I feel like writing tonight. I've been doing a ton of reading the last week or two, and I've thought at one time or another about trying to put together a post about each piece individually, but one of the reasons I haven't, and one of the reasons I've been posting more fitfully recently, is that putting together a post is of that nature is basically a lot of work. It's almost nine o'clock in the evening now. I'm nearly always in asleep at or near ten o'clock, because I've found that my biorhythms are happier if I go to bed and wake up at a regular time. When I was younger I could stay up reading or working until eleven or twelve o'clock and be the worse for wear the next day. No longer.
So anyway, I thought that rather than start working on a post with a purpose I'd do what I maybe most enjoy doing as a writer, what I used to ask my students to do back in the day when I was actually teaching (I'll be teaching a class again in the fall, thank god), what I have gotten away from doing for some reason as my sense of what I've been trying to do in Throughlines has become more formalized, which is, just write. It's not like there's ever a dearth of words. Writing, as I have come to understand it and value it, does not have to be a formal, purposeful activity. It can be, and perhaps ought to be, at least some of the time, more of a welling up, like a song.

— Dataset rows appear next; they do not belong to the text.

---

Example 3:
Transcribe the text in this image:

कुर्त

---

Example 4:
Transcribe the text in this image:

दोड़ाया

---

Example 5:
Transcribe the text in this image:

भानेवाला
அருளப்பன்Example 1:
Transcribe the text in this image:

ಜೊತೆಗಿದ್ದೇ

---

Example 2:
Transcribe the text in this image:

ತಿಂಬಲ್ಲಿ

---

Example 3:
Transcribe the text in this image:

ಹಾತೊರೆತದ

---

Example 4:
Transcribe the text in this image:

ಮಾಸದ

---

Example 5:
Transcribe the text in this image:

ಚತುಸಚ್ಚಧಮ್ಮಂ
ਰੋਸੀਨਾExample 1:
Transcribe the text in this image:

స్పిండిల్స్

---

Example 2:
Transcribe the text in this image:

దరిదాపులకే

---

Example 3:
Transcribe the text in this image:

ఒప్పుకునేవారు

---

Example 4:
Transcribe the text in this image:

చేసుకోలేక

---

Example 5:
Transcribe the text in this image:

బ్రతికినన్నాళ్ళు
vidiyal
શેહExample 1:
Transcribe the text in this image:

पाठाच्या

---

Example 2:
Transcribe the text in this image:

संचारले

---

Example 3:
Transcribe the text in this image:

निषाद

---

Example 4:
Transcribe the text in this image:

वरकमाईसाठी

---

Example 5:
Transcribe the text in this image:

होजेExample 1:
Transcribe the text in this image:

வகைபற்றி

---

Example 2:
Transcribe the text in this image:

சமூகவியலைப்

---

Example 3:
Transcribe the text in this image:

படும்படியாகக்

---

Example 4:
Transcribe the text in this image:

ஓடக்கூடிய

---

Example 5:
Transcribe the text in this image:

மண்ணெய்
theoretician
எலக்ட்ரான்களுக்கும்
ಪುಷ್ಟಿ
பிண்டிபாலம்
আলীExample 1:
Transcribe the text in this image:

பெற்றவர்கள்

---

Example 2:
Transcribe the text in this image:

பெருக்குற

Of course, this is not the way we teach writing in school, at least not most of us, and not most of the time. Writing as we teach it, and as students learn it, is about meeting certain kinds of formal and structural and logical expectations that have been preordained by our subject-area teachers. We're told what to do, we give it our best shot, and we get it back, most often, with a grade on it, based on somebody's rubric or standard. I had a conversation with a colleague today about exactly such a situation, about how a student she had been trying to help had given an assignment his best shot and it had come back with some dismissive comments and a disappointing grade. And as we talked about it I was feeling sympathy for the student and disheartenment about the situation itself. Why does school have to be this way? What is the point? Where else but in school is anyone ever going to hand you back something you have written with a grade on it? And why would we want to do that, anyway? And once it has been done, and the damage is evident, how do we redress it?

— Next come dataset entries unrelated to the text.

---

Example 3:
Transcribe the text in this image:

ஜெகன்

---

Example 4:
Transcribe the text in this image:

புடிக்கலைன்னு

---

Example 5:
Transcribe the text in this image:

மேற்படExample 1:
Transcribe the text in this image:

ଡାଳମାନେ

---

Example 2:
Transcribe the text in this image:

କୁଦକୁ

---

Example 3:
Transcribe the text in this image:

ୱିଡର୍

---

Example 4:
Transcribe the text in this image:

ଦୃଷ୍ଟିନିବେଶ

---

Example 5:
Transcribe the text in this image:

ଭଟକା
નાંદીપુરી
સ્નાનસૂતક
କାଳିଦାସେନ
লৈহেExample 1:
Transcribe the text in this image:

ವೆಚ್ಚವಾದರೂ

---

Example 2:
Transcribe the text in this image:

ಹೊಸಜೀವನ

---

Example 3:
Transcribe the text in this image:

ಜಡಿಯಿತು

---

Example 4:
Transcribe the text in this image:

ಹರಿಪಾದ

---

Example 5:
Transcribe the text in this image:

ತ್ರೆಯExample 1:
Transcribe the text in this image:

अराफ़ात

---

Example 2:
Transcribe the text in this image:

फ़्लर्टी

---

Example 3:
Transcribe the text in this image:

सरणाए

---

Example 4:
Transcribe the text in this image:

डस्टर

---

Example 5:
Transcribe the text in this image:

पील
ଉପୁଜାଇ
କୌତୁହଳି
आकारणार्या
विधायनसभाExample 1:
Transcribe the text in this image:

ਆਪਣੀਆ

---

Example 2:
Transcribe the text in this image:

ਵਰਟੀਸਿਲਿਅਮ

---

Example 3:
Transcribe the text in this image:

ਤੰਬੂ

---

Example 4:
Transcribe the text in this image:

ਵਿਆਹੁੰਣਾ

Just before I sat down to write I was reading Frank Smith's The Book of Learning and Forgetting, which I found out about on Wes Fryer's blog. It's a book with a lot of what seems to be to be very clear, straightforward, commonsense thinking about literacy, and here's what he had to say (well, a piece of what he had to say) on the subject of damage control:
Students who have "failed" school literacy instruction for 10 years have learned that they can't read and write, that they don't want to or expect to, that they are "dummies." They must be persuaded that none of these things is true, that they are as competent (and as worthwhile) as anyone else—and probably know a great deal about reading and writing. None of this is accomplished without skill and sensitivity in intimate personal relations.
Well, it seems my song has become less lyrical. I've somehow drifted into expository mode, which may well be my default mode. The starling croaks, the raven himself is hoarse. At lunch today I mentioned that I was waiting for someone to take the bit in his teeth and the woman I was talking to looked startled. I'm not sure whether because she was not familiar with the expression or because she knew it and was shocked that I was using it in that context. I often do not know what is going to pop out of my mouth until it has already escaped. Which is, essentially, the mode I'm modelling here. I started up there at nine. Now it's ten to, and I'm ending down here. But this, this texture, these words, these commas, these repetitions, they push themselves up from underneath, like seeds, like starts, like birds startled into sudden flight. Charming, I'm sure: Thrice to thine, and thrice to mine, and thrice again to make up nine.
Peace.
2 comments:
Amen! perfect. interestingly/ironically this is what we did at the department meeting after school wed.; and this is how it worked for me (as always, godwilling) -- I hope for most/all others. thanks (as always), liz
Why does it have to be this way? Perhaps it doesn't. Grading and rubrics are overrated. Genuine feedback, conference, and conversation are underrated. When we, as teachers, show we value the latter, we begin to change the paradigm.